学生期 2

…それから4時間ぐらいすると山の中にある広くて大きな学校へと到着した。



「うへぇ~…まさに典型的なお嬢様学校だな。ん?お坊ちゃん学園か?」



俺が馬車から降りて周りを見渡しながら呟いて正門の中に入ると…



「兄さん!」


「お兄様!」



弟のエーデルと妹のリーゼが出迎えてくれる。



「おー、エーデル、久しぶりだな。また大きくなったんじゃないか?」


「いや、二週間ぐらいじゃ2mmぐらいしか変わらないよ」


「そうか?リーゼは見る度に可愛くなるな」


「一週間前に会ったばかりじゃないですか、もう」



俺が挨拶すると弟は笑いながら返し、妹は呆れたように返す。



「あっと、そろそろ中等部の入学式が始まる時間だ…じゃあまた後で」


「おう」



弟は時計を見て妹と一緒に歩いて行くので俺もパンフレットを見ながら教室へと向かう事に。






ーーーーー






「…えー、みなさまご入学おめでとうございます。これからは…」



教室に入るとすぐさま体育館みたいな建物へと移動するよう言われたので、教室の中に居たみんなについていくと…



なんか知らんが式は既に始まっていて、俺らは端っこの方に案内された。



…それから椅子に座って待つ事一時間ほどで式が終了する。



「では一般クラスの生徒はこちらへ」



教師っぽい人が手を上げながら指示して案内するように歩いて行くのでとりあえずついて行くと、さっきの教室へと戻って来た。



「では好きな所に座って下さい」



みんなが困ったように突っ立ってると男の人がそう告げるのでみんなは近くの席へと座る。



「えー、私がこのクラスの担任を務めます『シャンゼッタ・ロドス』です。気軽に『シャン先生』または『ロドス先生』と呼んで下さい」



男の人は自己紹介を始めると黒板にチョークで自分の名前を書き出した。



「では右前の人から順番に自己紹介をお願いします」


「あ、はい」



男の人が指をさして指示すると男子生徒が立ち上がって自己紹介を始め…



それから後ろの生徒達が順番に自己紹介をしていく。



「では次」


「『リデック・ゼルハイト』趣味は暇つぶしが出来れば何でも良いので特にありません。が、しいて言うなら鍛錬や修行です。よろしくお願いします」


「ゼルハイト…!」「ゼルハイト…?」


「…もしかして…失礼ですが、あの『エーデル・ゼルハイト』のお兄さんですか?」


「あ、はい」



俺が自己紹介すると周りがざわつき始めて男の人が確認してくる。



「エーデル・ゼルハイトの兄って事は…あのゼルハイト家の長男!?」


「なぜ子爵家の長男がこんな一般クラスに?」


「あのエーデル・ゼルハイトの兄なら特別クラスでもおかしくないんじゃ…」


「みなさん静かに。自己紹介を続けます。次の方どうぞ」



周りがザワザワと騒がしくなると男の人が手を叩いて雰囲気を変え、俺の隣の生徒に自己紹介を促した。
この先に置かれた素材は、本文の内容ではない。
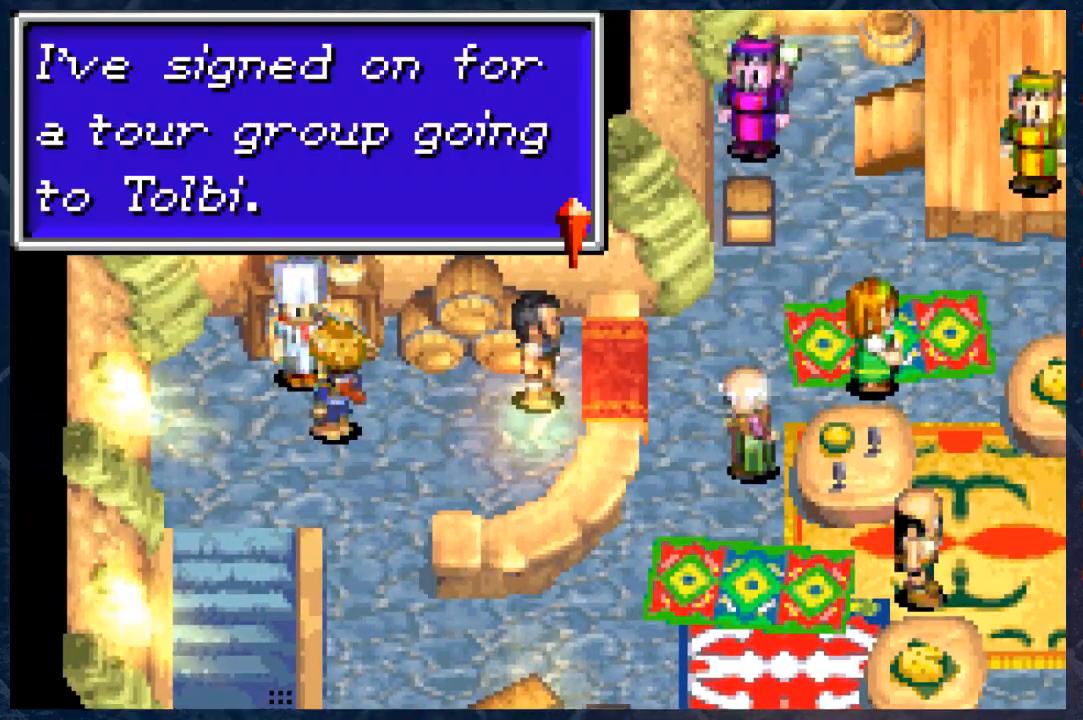
{"buttons": [], "left_stick": "center", "right_stick": "center", "events": []}
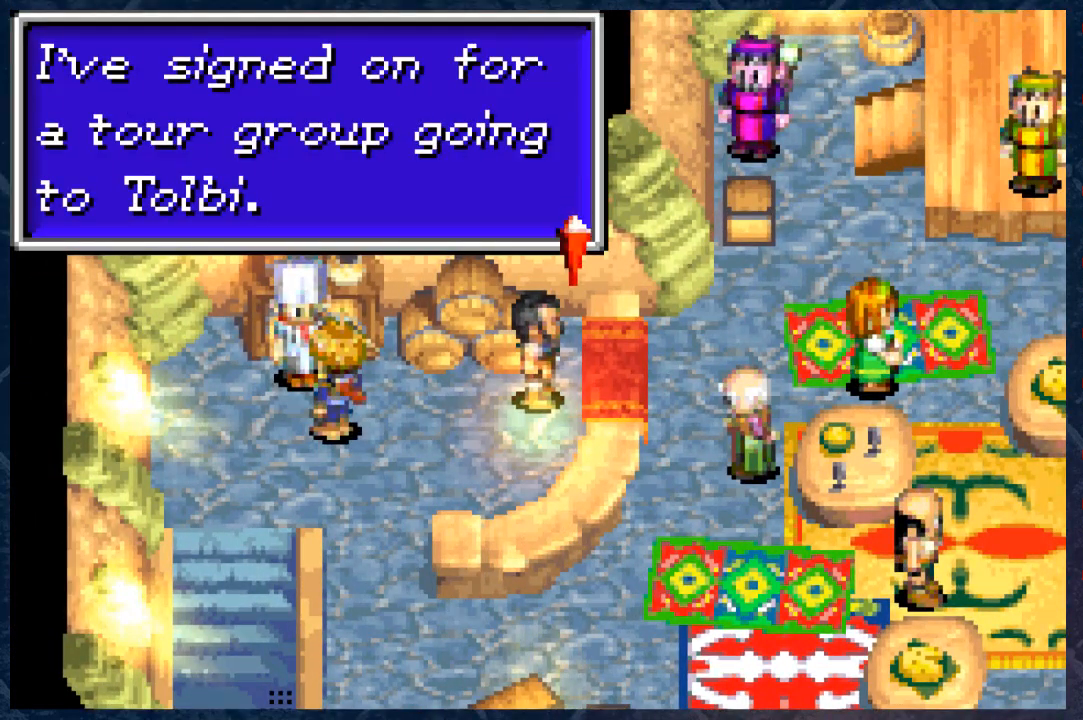
{"buttons": ["A"], "left_stick": "center", "right_stick": "center", "events": [[317, "A", "down"]]}
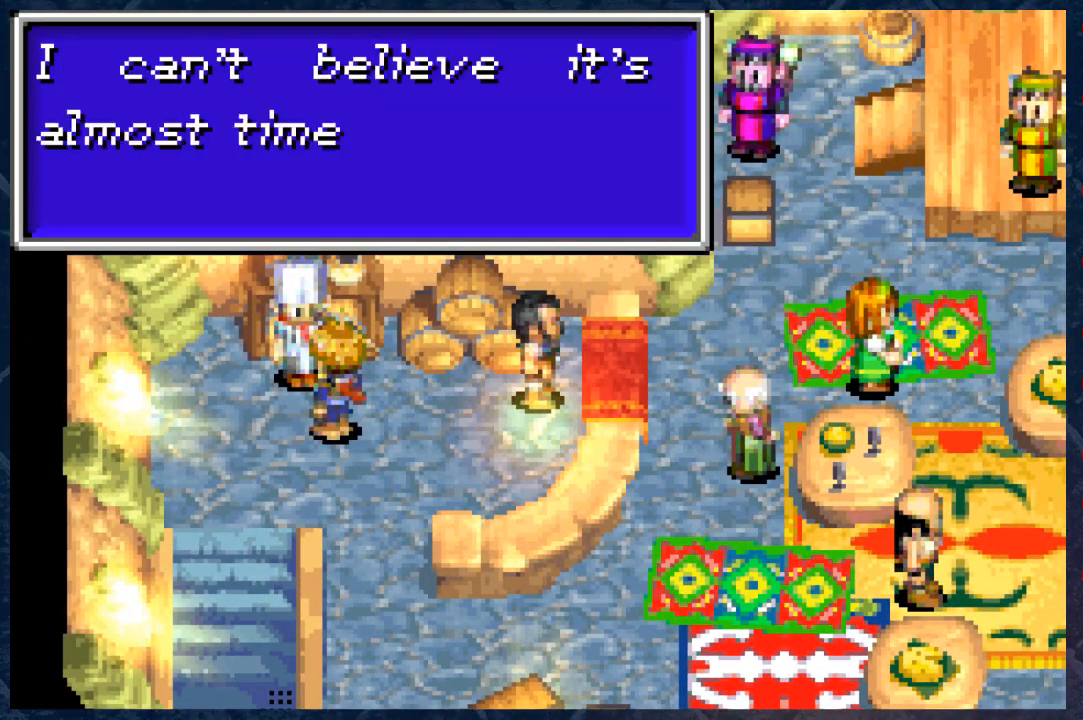
{"buttons": [], "left_stick": "center", "right_stick": "center", "events": [[33, "A", "up"]]}
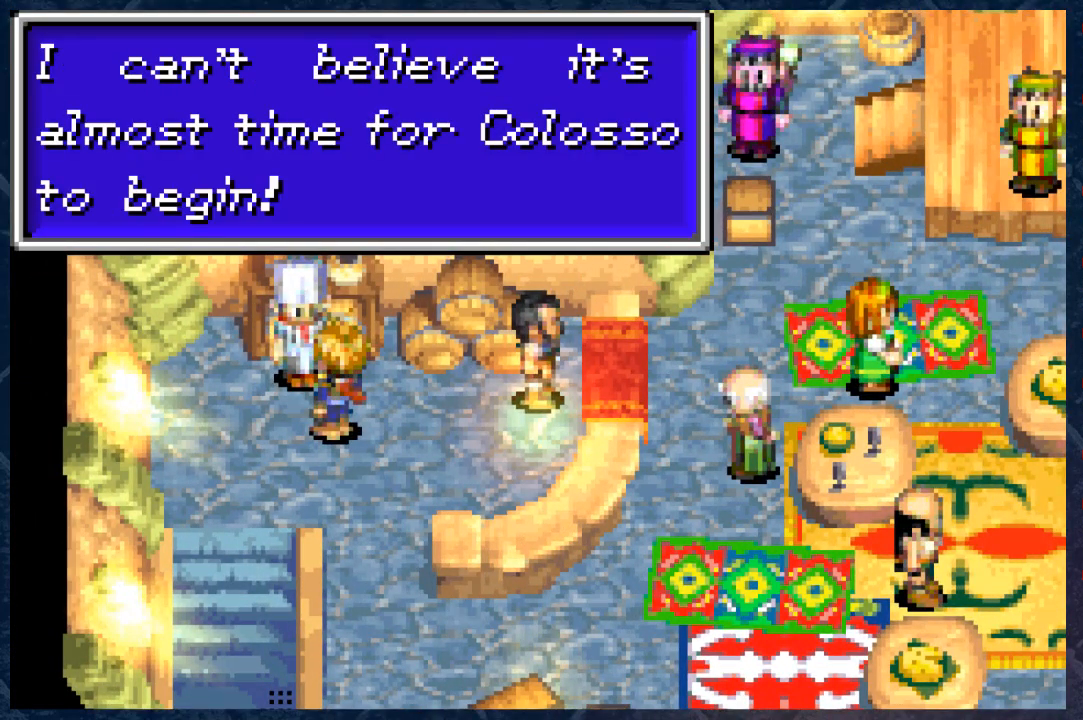
{"buttons": [], "left_stick": "center", "right_stick": "center", "events": []}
「…な、なあ…なんでゼルハイト家の長男がこんな庶民ばかりのクラスに居るんだ?貴族なんだから本来はアッチ側だろ?」



自己紹介が進んでいく中、俺の隣の男子生徒が好奇心かなんかで隣の建物を指差しながら聞いてくる。



「さあ?事前に学校行きたくないってゴネたからかな?」


「ははは!お前面白い奴だな!」


「そこ、私語はもっとお静かに。他人の迷惑にならないように喋りなさい」


「す、すみません…」



俺がギャグでも言うようにボケながら返すと男子生徒にはウケたらしく男の人に叱られて謝った。